Regia di Stanley Donen vedi scheda film
Un’anonima libraia viene notata per caso dai responsabili di una prestigiosa rivista di moda e viene catapultata a Parigi per un servizio fotografico che la farà diventare una fotomodella di prim’ordine.
Lo stile di Donen alla regia è inconfondibile, coi suoi colori sgargianti, il modo singolare di piazzare la macchina da presa, le coreografie che sfiorano la perfezione.
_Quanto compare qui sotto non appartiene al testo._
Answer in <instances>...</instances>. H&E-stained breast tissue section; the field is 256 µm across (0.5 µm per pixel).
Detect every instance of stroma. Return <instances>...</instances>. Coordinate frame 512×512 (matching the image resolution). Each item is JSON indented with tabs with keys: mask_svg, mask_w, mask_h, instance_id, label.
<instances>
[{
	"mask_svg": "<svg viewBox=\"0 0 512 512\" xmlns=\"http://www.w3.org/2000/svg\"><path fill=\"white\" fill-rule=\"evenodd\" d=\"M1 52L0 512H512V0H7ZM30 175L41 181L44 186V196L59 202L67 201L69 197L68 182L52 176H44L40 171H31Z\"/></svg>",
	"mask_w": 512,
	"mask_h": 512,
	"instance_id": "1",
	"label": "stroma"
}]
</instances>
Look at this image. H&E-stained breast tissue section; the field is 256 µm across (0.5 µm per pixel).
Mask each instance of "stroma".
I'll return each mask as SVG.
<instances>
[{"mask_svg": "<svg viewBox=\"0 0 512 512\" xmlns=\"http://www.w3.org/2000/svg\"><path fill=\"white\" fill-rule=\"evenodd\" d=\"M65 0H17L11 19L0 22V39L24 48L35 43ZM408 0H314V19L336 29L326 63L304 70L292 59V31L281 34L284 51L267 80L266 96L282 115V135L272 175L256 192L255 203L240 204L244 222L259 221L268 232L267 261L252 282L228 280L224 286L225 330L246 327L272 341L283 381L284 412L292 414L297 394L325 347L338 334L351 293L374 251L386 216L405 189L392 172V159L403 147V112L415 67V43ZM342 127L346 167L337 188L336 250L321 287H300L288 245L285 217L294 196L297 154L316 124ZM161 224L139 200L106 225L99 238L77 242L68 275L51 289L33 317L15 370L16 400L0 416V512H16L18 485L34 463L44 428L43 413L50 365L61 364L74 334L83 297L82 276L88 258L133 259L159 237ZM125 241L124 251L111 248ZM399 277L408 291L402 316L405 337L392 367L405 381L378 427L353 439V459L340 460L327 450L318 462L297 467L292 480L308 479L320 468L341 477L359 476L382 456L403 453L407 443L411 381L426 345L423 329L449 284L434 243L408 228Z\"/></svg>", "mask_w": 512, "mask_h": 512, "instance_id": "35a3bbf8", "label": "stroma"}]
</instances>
Numerosi, e come potrebbe essere altrimenti, i siparietti musicali che avvicinano questa commedia ad un musical in piena regola; tuttavia non tutti questi intramezzi musicali risultano scorrevoli e della durata giusta (si pensi al soliloquio monotono e chilometrico della Hepburn nella propria libreria). Meravigliosa invece la lunga coreografia dell’arrivo a Parigi, la migliore di tutte, aiutata da inusuali split screen (per la verità non l’unico artificio tecnico usato).
Il film tuttavia è molto lontano dalla perfezione. Innanzitutto non ha il ritmo giusto, inframmezzato com’è da troppi immobilismi che spezzano il ritmo della narrazione e rischiano di tediare lo spettatore. Ed inoltre risulta poco credibile (oltre che quasi inspiegabile nella genesi) l’amore tra una lanciatissima e oramai famosa Hepburn non ancora trentenne ed il quasi sessantenne Astaire, sempre impeccabile nei balletti, ma quasi alla fine della lunga e fruttuosa carriera. Non certo il miglior film di Stanley Donen (lo testimonia il clamoroso blooper dell’operatore riflesso nello specchio durante il citato soliloquio della libraia), ma pur sempre un film con Fred Astaire e Audrey Hepburn, ossia una fiaba destinata a durare in eterno.